Goal of the exercise:
Convert the records below into a JSON array of strings, with one string per line and blank lines skipped. Omit the picture lines from the output.

Dataset:
════════

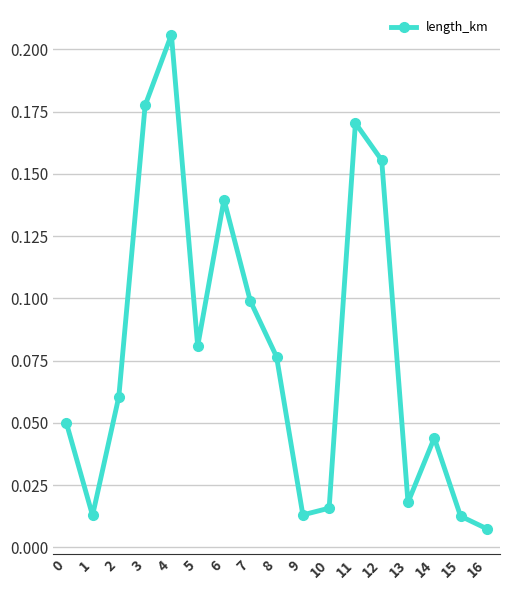

The chart shows a value of 0.2 at 6. True or false?

False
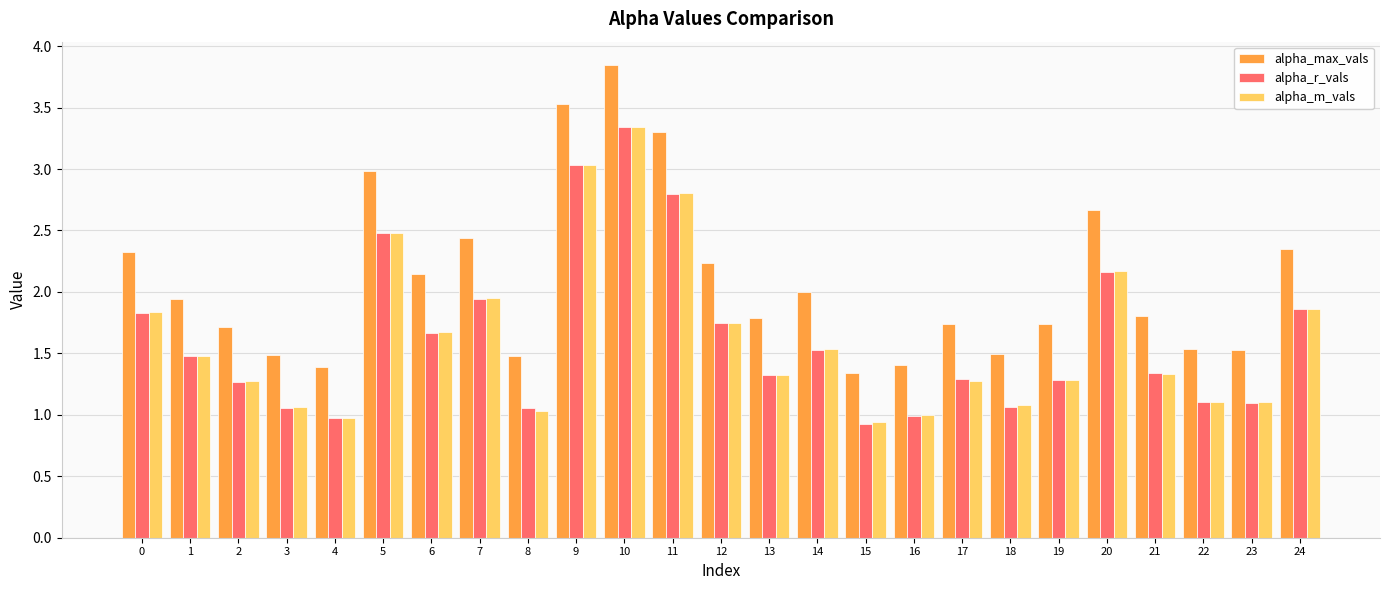

Which label corresponds to the smallest value in the chart?

15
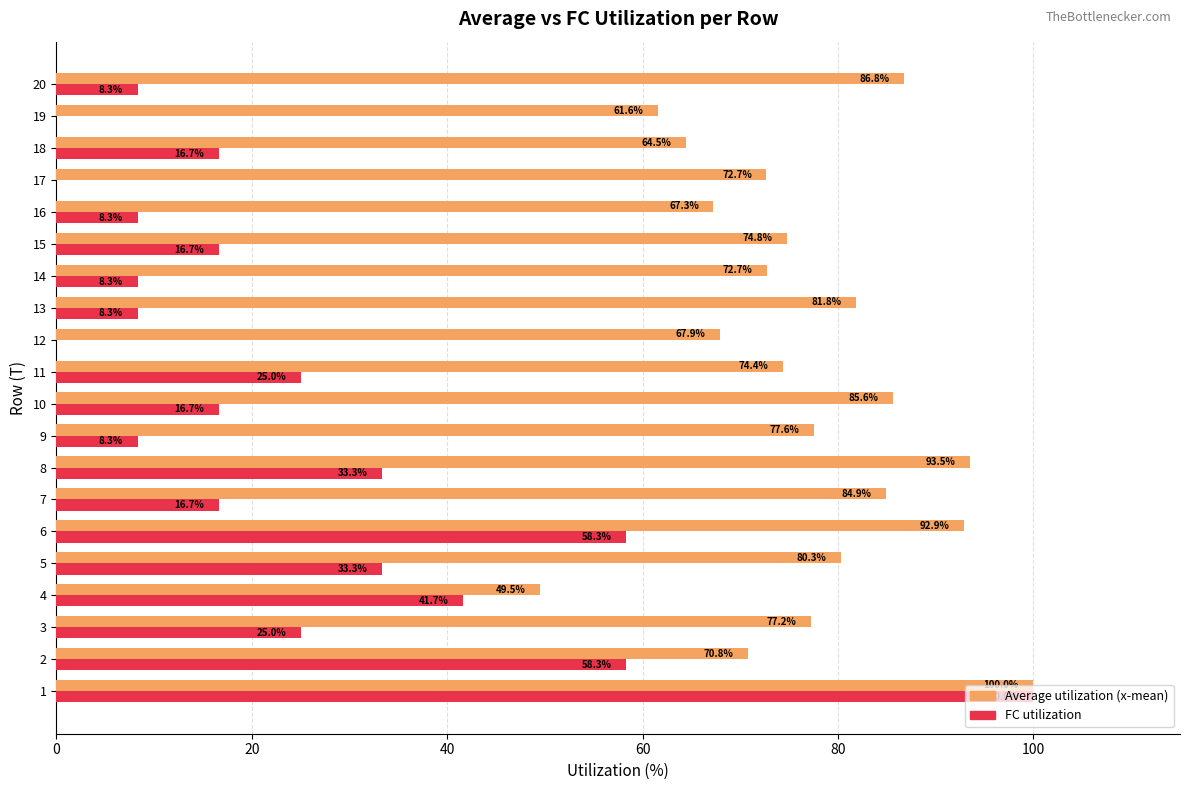

Between 9 and 18, which series saw the biggest shift?

Average utilization (x-mean)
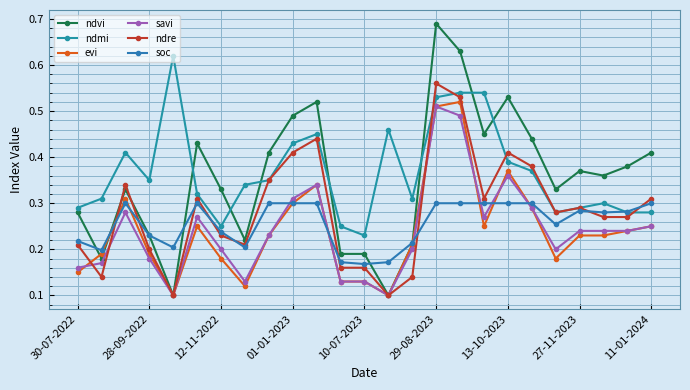

How many interior local peaks does the savi series have?

5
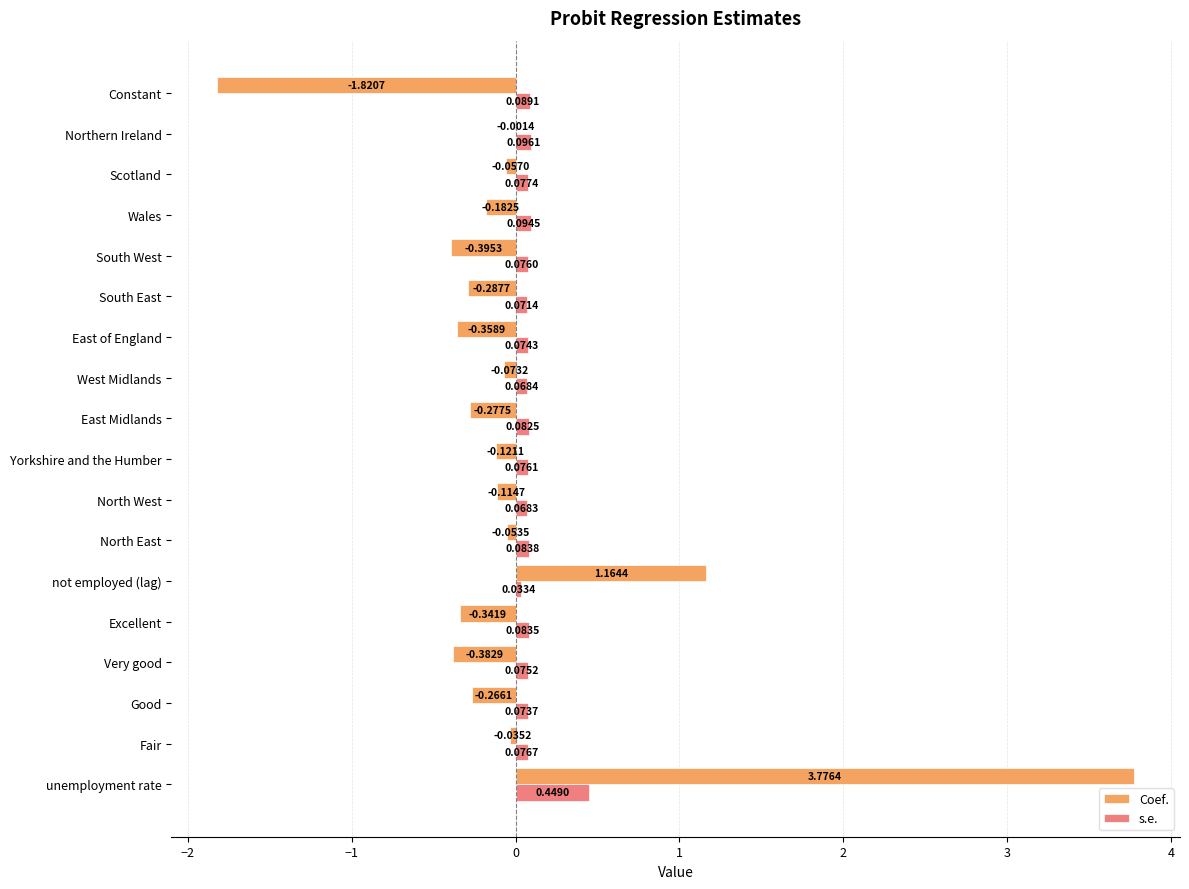

What is the sum of all Coef. values?

0.2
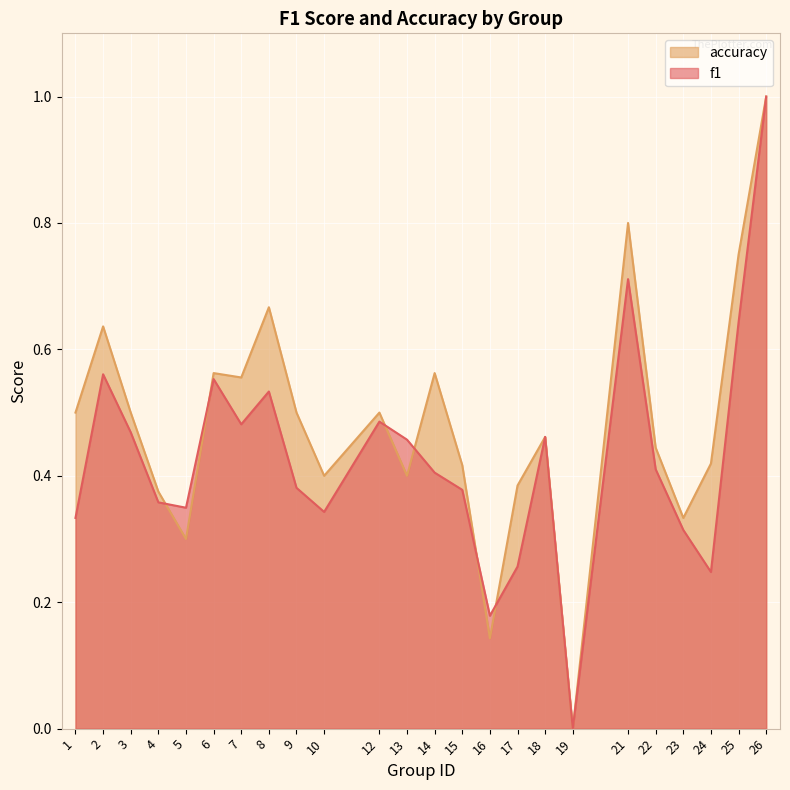

Reading left to right, list all the values displayed in this chart.

f1: 1=0.3	2=0.6	3=0.5	4=0.4	5=0.3	6=0.6	7=0.5	8=0.5	9=0.4	10=0.3	12=0.5	13=0.5	14=0.4	15=0.4	16=0.2	17=0.3	18=0.5	19=0.0	21=0.7	22=0.4	23=0.3	24=0.2	25=0.6	26=1.0
accuracy: 1=0.5	2=0.6	3=0.5	4=0.4	5=0.3	6=0.6	7=0.6	8=0.7	9=0.5	10=0.4	12=0.5	13=0.4	14=0.6	15=0.4	16=0.1	17=0.4	18=0.5	19=0.0	21=0.8	22=0.4	23=0.3	24=0.4	25=0.8	26=1.0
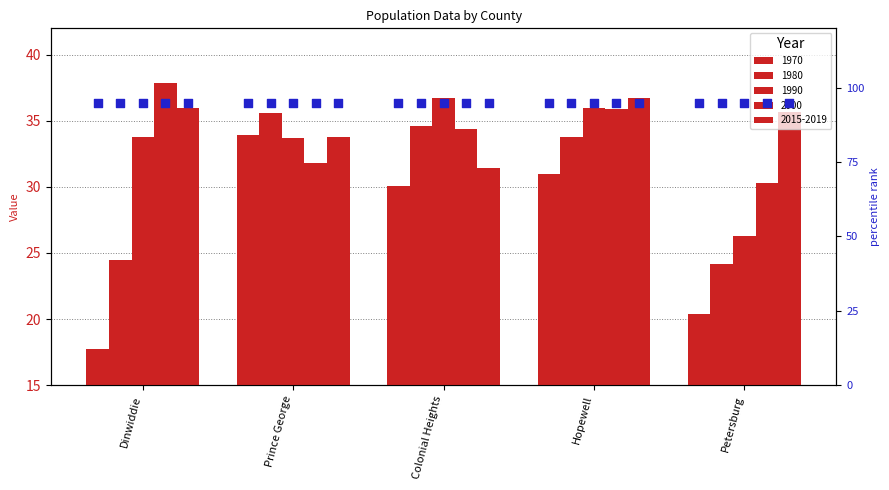

At how many categories does at least one series exceed 36?

3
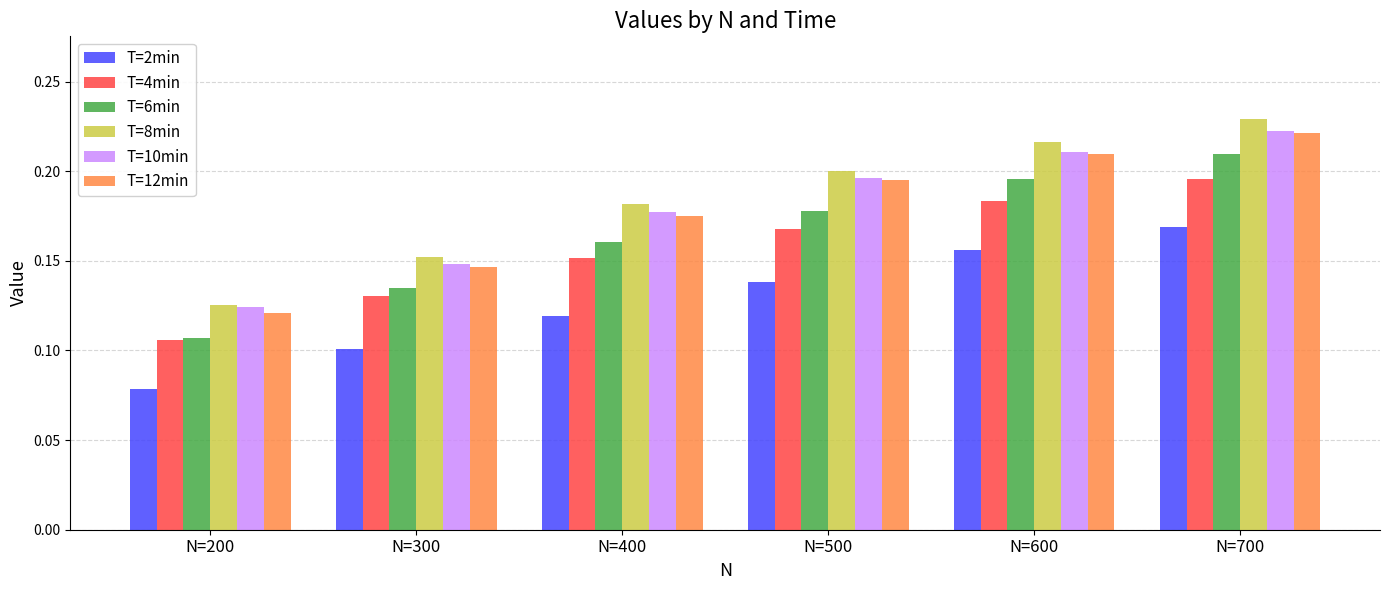

What is the sum of the T=6min values at N=700 and N=200?

0.3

════════

Solution:
[
  "The chart shows a value of 0.2 at 6. True or false?",
  "False",
  "Which label corresponds to the smallest value in the chart?",
  "15",
  "Between 9 and 18, which series saw the biggest shift?",
  "Average utilization (x-mean)",
  "How many interior local peaks does the savi series have?",
  "5",
  "What is the sum of all Coef. values?",
  "0.2",
  "Reading left to right, list all the values displayed in this chart.",
  "f1: 1=0.3\t2=0.6\t3=0.5\t4=0.4\t5=0.3\t6=0.6\t7=0.5\t8=0.5\t9=0.4\t10=0.3\t12=0.5\t13=0.5\t14=0.4\t15=0.4\t16=0.2\t17=0.3\t18=0.5\t19=0.0\t21=0.7\t22=0.4\t23=0.3\t24=0.2\t25=0.6\t26=1.0",
  "accuracy: 1=0.5\t2=0.6\t3=0.5\t4=0.4\t5=0.3\t6=0.6\t7=0.6\t8=0.7\t9=0.5\t10=0.4\t12=0.5\t13=0.4\t14=0.6\t15=0.4\t16=0.1\t17=0.4\t18=0.5\t19=0.0\t21=0.8\t22=0.4\t23=0.3\t24=0.4\t25=0.8\t26=1.0",
  "At how many categories does at least one series exceed 36?",
  "3",
  "What is the sum of the T=6min values at N=700 and N=200?",
  "0.3"
]